# Break-resistant wine glasses



## MJDrum (Dec 2, 2009)

I would like to opinions on the break-resistant wine glasses. Do you like them?


----------



## xanxer82 (Dec 2, 2009)

those plastic things?


----------



## MJDrum (Dec 2, 2009)

No, not plastic. I've seen a set at Costco and I have a magazine here that's advertising a set, that says, "Brilliant European crystal is fused with super-stong magnesium to form the world's most break-resistant glasses: they're as light weight as they are durable.
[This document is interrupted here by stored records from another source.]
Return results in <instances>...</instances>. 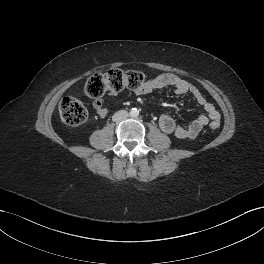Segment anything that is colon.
<instances>
[{
	"mask_svg": "<svg viewBox=\"0 0 264 264\" xmlns=\"http://www.w3.org/2000/svg\"><path fill=\"white\" fill-rule=\"evenodd\" d=\"M144 75L138 71L112 69L104 74L90 76L84 85V94L90 98H99L105 93L115 94L126 88L137 90L144 84ZM59 114L62 121L69 126L82 124L87 118L83 103L73 97H65L59 103ZM219 121H211L209 127L218 129Z\"/></svg>",
	"mask_w": 264,
	"mask_h": 264,
	"instance_id": "1",
	"label": "colon"
}]
</instances>
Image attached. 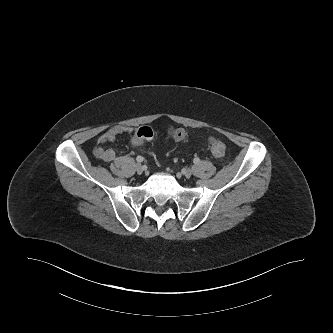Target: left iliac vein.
<instances>
[{"instance_id": "obj_1", "label": "left iliac vein", "mask_w": 333, "mask_h": 333, "mask_svg": "<svg viewBox=\"0 0 333 333\" xmlns=\"http://www.w3.org/2000/svg\"><path fill=\"white\" fill-rule=\"evenodd\" d=\"M192 173H193L192 170L189 169V168L185 169L184 172H183V174L186 178H190L192 176Z\"/></svg>"}]
</instances>
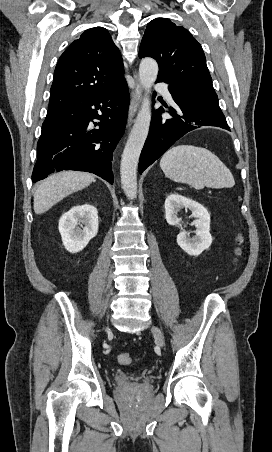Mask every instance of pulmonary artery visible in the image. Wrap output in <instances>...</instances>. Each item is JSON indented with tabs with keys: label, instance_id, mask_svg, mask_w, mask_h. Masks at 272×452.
Segmentation results:
<instances>
[{
	"label": "pulmonary artery",
	"instance_id": "1",
	"mask_svg": "<svg viewBox=\"0 0 272 452\" xmlns=\"http://www.w3.org/2000/svg\"><path fill=\"white\" fill-rule=\"evenodd\" d=\"M156 91L162 92L167 98H170V93L166 88V84L163 82H157L154 85Z\"/></svg>",
	"mask_w": 272,
	"mask_h": 452
}]
</instances>
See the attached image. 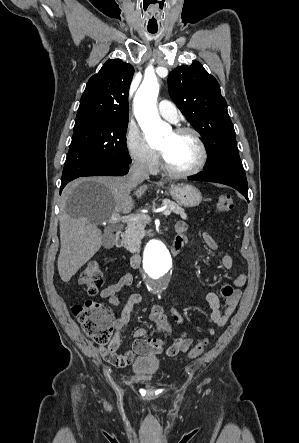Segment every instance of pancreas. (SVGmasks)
I'll list each match as a JSON object with an SVG mask.
<instances>
[{
	"instance_id": "1",
	"label": "pancreas",
	"mask_w": 299,
	"mask_h": 443,
	"mask_svg": "<svg viewBox=\"0 0 299 443\" xmlns=\"http://www.w3.org/2000/svg\"><path fill=\"white\" fill-rule=\"evenodd\" d=\"M162 205L167 206L168 209L174 212L175 214H179L181 218L183 219L187 218L184 209L180 207L177 203L169 199H164L162 201ZM148 222L149 220H138L131 224H128V227L126 228L125 233L122 236L124 247L128 251L132 253L139 252L141 240L145 235L144 228Z\"/></svg>"
}]
</instances>
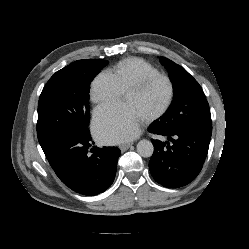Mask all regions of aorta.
Returning a JSON list of instances; mask_svg holds the SVG:
<instances>
[{"label": "aorta", "mask_w": 249, "mask_h": 249, "mask_svg": "<svg viewBox=\"0 0 249 249\" xmlns=\"http://www.w3.org/2000/svg\"><path fill=\"white\" fill-rule=\"evenodd\" d=\"M154 151V146L151 141L143 139L137 144V152L140 156L148 158L151 157Z\"/></svg>", "instance_id": "aorta-1"}]
</instances>
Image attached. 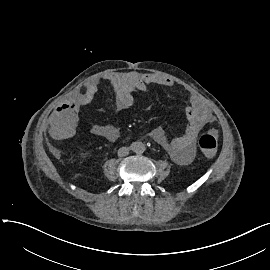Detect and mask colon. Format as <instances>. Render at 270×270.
<instances>
[{"instance_id":"1","label":"colon","mask_w":270,"mask_h":270,"mask_svg":"<svg viewBox=\"0 0 270 270\" xmlns=\"http://www.w3.org/2000/svg\"><path fill=\"white\" fill-rule=\"evenodd\" d=\"M198 147L202 154L211 156L216 153L218 148V139L214 132L202 134L198 139Z\"/></svg>"}]
</instances>
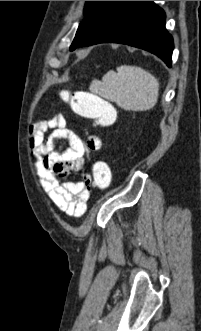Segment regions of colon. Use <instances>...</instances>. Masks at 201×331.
Instances as JSON below:
<instances>
[{
    "instance_id": "5ec220e1",
    "label": "colon",
    "mask_w": 201,
    "mask_h": 331,
    "mask_svg": "<svg viewBox=\"0 0 201 331\" xmlns=\"http://www.w3.org/2000/svg\"><path fill=\"white\" fill-rule=\"evenodd\" d=\"M66 101L73 111L98 127H108L116 120L115 108L102 96L89 91L66 94ZM93 185L98 190H106L111 184V171L105 162H96L92 167Z\"/></svg>"
}]
</instances>
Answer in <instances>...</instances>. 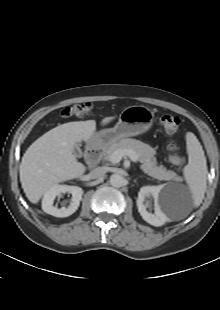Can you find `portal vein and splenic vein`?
<instances>
[{"label":"portal vein and splenic vein","instance_id":"1","mask_svg":"<svg viewBox=\"0 0 220 310\" xmlns=\"http://www.w3.org/2000/svg\"><path fill=\"white\" fill-rule=\"evenodd\" d=\"M124 156H128L130 158L131 161L133 162H137L138 156L136 155V153L132 150H117L114 153H112L111 157H110V161L113 164L119 163L122 159V157Z\"/></svg>","mask_w":220,"mask_h":310}]
</instances>
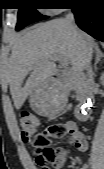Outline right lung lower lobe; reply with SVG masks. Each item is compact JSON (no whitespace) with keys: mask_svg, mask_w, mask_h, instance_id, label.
Listing matches in <instances>:
<instances>
[{"mask_svg":"<svg viewBox=\"0 0 104 169\" xmlns=\"http://www.w3.org/2000/svg\"><path fill=\"white\" fill-rule=\"evenodd\" d=\"M70 6L78 26L94 38L104 41V0H77Z\"/></svg>","mask_w":104,"mask_h":169,"instance_id":"1","label":"right lung lower lobe"}]
</instances>
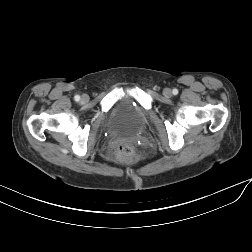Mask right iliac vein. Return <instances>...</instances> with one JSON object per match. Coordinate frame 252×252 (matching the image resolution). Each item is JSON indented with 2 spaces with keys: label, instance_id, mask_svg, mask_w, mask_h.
Instances as JSON below:
<instances>
[{
  "label": "right iliac vein",
  "instance_id": "right-iliac-vein-1",
  "mask_svg": "<svg viewBox=\"0 0 252 252\" xmlns=\"http://www.w3.org/2000/svg\"><path fill=\"white\" fill-rule=\"evenodd\" d=\"M81 100L83 102H87L88 101V95H86V94L82 95Z\"/></svg>",
  "mask_w": 252,
  "mask_h": 252
}]
</instances>
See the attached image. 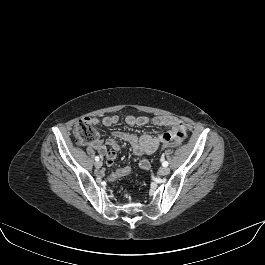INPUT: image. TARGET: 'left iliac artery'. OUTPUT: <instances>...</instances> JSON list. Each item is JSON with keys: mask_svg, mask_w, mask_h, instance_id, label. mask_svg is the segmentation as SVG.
Instances as JSON below:
<instances>
[{"mask_svg": "<svg viewBox=\"0 0 265 265\" xmlns=\"http://www.w3.org/2000/svg\"><path fill=\"white\" fill-rule=\"evenodd\" d=\"M161 161H162V165L164 167H167L168 166V162L167 161H164V157L161 158Z\"/></svg>", "mask_w": 265, "mask_h": 265, "instance_id": "left-iliac-artery-1", "label": "left iliac artery"}]
</instances>
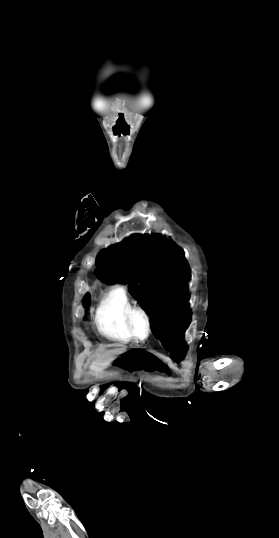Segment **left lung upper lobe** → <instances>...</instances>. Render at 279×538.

Made of lead-free crystal, and dishwasher safe."


----------



## Runningwolf (Dec 2, 2009)

I have that magazine. How does the price compare to Costco


----------



## arcticsid (Dec 3, 2009)

Whats wrong with a Mason jar? They're pretty tough, and if you ever give up wine making you can use them for moonshine, well, thats what I heard! LOL



Troy


----------



## xanxer82 (Dec 3, 2009)

MJDrum said:


> No, not plastic. I've seen a set at Costco and I have a magazine here that's advertising a set, that says, "Brilliant European crystal is fused with super-stong magnesium to form the world's most break-resistant glasses: they're as light weight as they are durable. Made of lead-free crystal, and dishwasher safe."



sounds interesting. we had our first wine glass casualty the other night. Kat opened her laptop not realizing how close her glass was behind it and... SMASH Spicy Regatta and glass all over the floor.


----------



## NSwiner (Dec 3, 2009)

They sound really expensive !!!!


----------